◆ WRITTEN INSTRUCTION ◆
Please write the next part of the biographical passage about Wildenhain, picking up right after its last sentence; the entries that follow it are not part of that passage.

◆ SOURCE PASSAGE ◆
-=-=-=-=-

Wildenhain was born in Lyon, France, to upper middle class parents (a German father and an English mother) who were silk merchants. When still in her teens, her family moved to Germany, where she completed secondary school. Beginning in 1914, she studied sculpture at the Hochschule fur Kunst in Berlin, then worked as a decorator of porcelain ware at a factory in Rudolfstadt. Shortly after World War I, while in Weimar for a weekend, she saw unexpectedly the posted proclamation by architect Walter Gropius about the founding of the Bauhaus school in 1919. Then and there, as she recalled in her autobiography, she decided that she would enroll.

Bauhaus and After

Wildenhain studied at the Weimar Bauhaus for about five years, in the process of which she worked closely with sculptor Gerhard Marcks (her Formmeister or Form Master) and potter Max Krehan (her Lehrmeister or Crafts Master). In 1926, she left the school with the designation of Master Potter, and moved to Halle, where she was appointed head of the ceramics workshop at the Burg Giebichenstein. While there, she also became associated with Konigliche Porzellan-Manufaktur (or KPM), now Staatliche Porzellan-Manufaktur, for which she designed the prototypes for elegant, mass-produced dinnerware, most notably the Halle tea set and the Burg-Giebichenstein dinner service (both in 1930). At about the same time, she married a younger ceramic artist named Frans Wildenhain (1905-80), who had earlier been her classmate at the Weimar Bauhaus.

When the National Socialists came to power in 1933, Wildenhain was forced to leave her teaching post because of her Jewish ancestry. With her husband (a non-Jewish German citizen), she moved to Putte, Netherlands, where the couple established a pottery shop called Het Kruikje (Little Jug), and where, until 1940, they lived by making pottery. In advance of the Nazi invasion, Wildenhain was able to leave Holland in 1940 and to emigrate to the U.S., but her husband's concurrent request was denied.

Pond Farm

Arriving in New York, Wildenhain traveled slowly east to west across the U.S., seeking opportunities. Soon after her arrival, she held brief positions at the Oakland School of Arts and Crafts, the Appalachian Institute of Arts and Crafts, and Black Mountain College. In the early 1940s, she settled permanently at Pond Farm, an artists' colony founded by architect Gordon Herr and his wife Jane Herr, about seventy-five miles north of San Francisco. After gaining U.S. citizenship in 1945, Wildenhain was able to fund and to sponsor the emigration of her husband (who, in the years of their separation, had been drafted into the German army).

-=-=-=-=-

◆ SUPPLIED MATERIAL ◆
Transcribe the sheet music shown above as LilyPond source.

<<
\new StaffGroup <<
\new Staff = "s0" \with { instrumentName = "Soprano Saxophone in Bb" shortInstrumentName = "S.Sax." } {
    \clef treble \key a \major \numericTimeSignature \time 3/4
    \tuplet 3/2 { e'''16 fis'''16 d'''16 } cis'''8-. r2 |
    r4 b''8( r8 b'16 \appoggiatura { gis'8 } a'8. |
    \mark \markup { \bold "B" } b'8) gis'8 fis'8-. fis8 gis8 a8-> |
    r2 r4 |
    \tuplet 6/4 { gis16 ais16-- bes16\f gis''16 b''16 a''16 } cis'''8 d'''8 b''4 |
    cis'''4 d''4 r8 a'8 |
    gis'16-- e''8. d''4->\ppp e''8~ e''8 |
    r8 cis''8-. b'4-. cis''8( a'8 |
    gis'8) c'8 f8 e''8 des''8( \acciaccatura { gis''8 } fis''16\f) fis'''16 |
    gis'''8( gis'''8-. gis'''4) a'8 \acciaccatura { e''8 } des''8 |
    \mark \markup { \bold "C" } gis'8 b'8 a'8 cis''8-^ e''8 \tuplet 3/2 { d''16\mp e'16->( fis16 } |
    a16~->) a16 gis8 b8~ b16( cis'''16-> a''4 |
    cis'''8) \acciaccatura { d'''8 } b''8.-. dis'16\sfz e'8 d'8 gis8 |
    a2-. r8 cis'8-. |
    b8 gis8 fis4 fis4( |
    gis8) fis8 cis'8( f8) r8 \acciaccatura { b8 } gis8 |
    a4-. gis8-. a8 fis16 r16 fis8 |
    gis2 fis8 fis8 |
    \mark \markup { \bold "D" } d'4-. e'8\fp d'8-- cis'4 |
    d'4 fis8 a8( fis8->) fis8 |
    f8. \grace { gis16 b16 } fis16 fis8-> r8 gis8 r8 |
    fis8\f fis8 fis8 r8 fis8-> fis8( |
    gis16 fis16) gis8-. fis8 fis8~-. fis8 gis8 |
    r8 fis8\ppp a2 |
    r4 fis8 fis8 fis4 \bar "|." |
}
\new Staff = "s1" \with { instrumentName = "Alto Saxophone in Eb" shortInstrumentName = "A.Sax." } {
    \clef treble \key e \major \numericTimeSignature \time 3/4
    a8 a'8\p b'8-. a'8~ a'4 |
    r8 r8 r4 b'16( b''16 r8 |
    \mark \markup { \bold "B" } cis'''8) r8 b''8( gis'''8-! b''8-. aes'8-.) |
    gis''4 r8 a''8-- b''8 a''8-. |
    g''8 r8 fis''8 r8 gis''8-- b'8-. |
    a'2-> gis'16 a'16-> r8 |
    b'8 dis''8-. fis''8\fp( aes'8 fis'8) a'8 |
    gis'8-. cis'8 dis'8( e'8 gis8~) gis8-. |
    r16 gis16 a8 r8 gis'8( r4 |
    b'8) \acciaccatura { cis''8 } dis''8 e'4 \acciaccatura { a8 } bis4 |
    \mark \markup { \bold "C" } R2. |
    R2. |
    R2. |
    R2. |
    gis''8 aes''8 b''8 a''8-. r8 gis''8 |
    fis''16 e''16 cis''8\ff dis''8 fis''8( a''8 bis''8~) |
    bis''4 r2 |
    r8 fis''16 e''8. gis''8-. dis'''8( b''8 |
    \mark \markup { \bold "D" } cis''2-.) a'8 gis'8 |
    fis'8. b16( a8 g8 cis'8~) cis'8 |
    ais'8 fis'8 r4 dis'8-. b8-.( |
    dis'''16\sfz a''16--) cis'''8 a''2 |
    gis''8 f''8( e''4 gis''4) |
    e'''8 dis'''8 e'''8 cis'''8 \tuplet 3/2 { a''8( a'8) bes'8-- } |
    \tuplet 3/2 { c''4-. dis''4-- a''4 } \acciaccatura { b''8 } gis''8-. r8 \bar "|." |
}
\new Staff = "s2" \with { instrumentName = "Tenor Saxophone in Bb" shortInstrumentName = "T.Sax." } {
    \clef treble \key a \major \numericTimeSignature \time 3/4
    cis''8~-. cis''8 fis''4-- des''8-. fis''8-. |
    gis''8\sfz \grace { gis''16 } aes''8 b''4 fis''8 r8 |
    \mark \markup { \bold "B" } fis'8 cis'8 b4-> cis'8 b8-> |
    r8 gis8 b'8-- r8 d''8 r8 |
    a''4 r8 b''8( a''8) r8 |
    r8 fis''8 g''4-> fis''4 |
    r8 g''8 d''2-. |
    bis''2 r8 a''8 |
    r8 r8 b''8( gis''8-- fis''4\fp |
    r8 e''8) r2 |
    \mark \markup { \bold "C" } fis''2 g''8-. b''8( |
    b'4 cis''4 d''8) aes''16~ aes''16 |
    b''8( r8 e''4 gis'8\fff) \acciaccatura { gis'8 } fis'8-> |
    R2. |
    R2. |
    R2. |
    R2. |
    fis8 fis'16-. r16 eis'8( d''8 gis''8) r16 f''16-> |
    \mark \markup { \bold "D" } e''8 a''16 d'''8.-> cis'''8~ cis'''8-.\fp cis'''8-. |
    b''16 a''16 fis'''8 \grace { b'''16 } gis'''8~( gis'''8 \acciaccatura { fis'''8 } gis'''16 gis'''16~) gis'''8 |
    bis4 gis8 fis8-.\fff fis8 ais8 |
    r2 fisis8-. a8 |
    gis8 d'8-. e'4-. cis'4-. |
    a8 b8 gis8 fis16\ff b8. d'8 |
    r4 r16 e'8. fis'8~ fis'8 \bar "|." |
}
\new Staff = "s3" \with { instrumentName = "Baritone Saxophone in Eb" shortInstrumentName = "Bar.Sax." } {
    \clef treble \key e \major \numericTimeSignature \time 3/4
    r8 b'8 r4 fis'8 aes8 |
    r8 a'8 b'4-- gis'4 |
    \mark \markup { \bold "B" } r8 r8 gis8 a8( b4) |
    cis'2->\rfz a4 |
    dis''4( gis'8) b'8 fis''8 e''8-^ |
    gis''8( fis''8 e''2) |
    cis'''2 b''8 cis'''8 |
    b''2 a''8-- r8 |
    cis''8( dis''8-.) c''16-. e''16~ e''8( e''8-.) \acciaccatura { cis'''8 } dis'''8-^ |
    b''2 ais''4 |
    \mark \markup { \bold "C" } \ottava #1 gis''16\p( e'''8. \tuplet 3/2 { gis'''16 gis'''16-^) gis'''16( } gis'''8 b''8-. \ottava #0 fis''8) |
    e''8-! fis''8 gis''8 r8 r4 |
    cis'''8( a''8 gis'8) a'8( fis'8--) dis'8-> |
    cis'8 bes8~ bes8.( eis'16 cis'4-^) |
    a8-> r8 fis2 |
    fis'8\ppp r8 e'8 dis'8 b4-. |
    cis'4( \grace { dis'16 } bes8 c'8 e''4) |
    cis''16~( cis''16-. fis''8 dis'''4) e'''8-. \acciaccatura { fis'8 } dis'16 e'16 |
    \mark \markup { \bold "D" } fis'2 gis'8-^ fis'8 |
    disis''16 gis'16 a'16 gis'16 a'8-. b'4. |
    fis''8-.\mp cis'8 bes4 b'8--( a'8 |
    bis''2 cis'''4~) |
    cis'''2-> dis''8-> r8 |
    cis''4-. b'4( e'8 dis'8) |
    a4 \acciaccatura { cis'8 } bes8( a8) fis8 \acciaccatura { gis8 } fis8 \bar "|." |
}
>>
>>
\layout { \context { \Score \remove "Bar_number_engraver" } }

-=-=-=-=-

◆ ANSWER TO THIS EXERCISE ◆
Marguerite and Franz Wildenhain, and two other artist colleagues, textile artist Trude Guermonprez (born Jalowetz) and metals artist Victor Ries became the faculty at the first summer school at Pond Farm, circa the late 1940s. It soon became evident, however, that the four artists were incompatible, and that the Wildenhains' marriage was falling apart. For these and other reasons, the artists' colony abruptly ended. Soon after, in 1950, Franz Wildenhain joined the faculty at the Rochester Institute of Technology in New York, while Marguerite continued to live at Pond Farm.

Later years

In the years that followed, as Marguerite Wildenhain's artistic stature grew, she continued to operate her own summer school, accepting twenty or more students each year. She also published three books (Pottery: Form and Expression; The Invisible Core: A Potter's Life and Thoughts; and That We Look and See: An Admirer Looks at the Indians), lectured at schools throughout the U.S., and took solo expeditions to South and Central America, Europe, and the Middle East. Since her death at age 88, the grounds and buildings at Pond Farm have been preserved, and are now officially a part of the California State Parks system.

Iconography

Writings

Notes

  1. ^ Mady Jones (1981). "Oral history interview with Robert Arneson, 1981 Aug. 14-15". Archives of American Art Oral History Program. Archives of American Art. http://www.aaa.si.edu/collections/interviews/oral-history-interview-robert-arneson-11807. Retrieved 4 June 2011.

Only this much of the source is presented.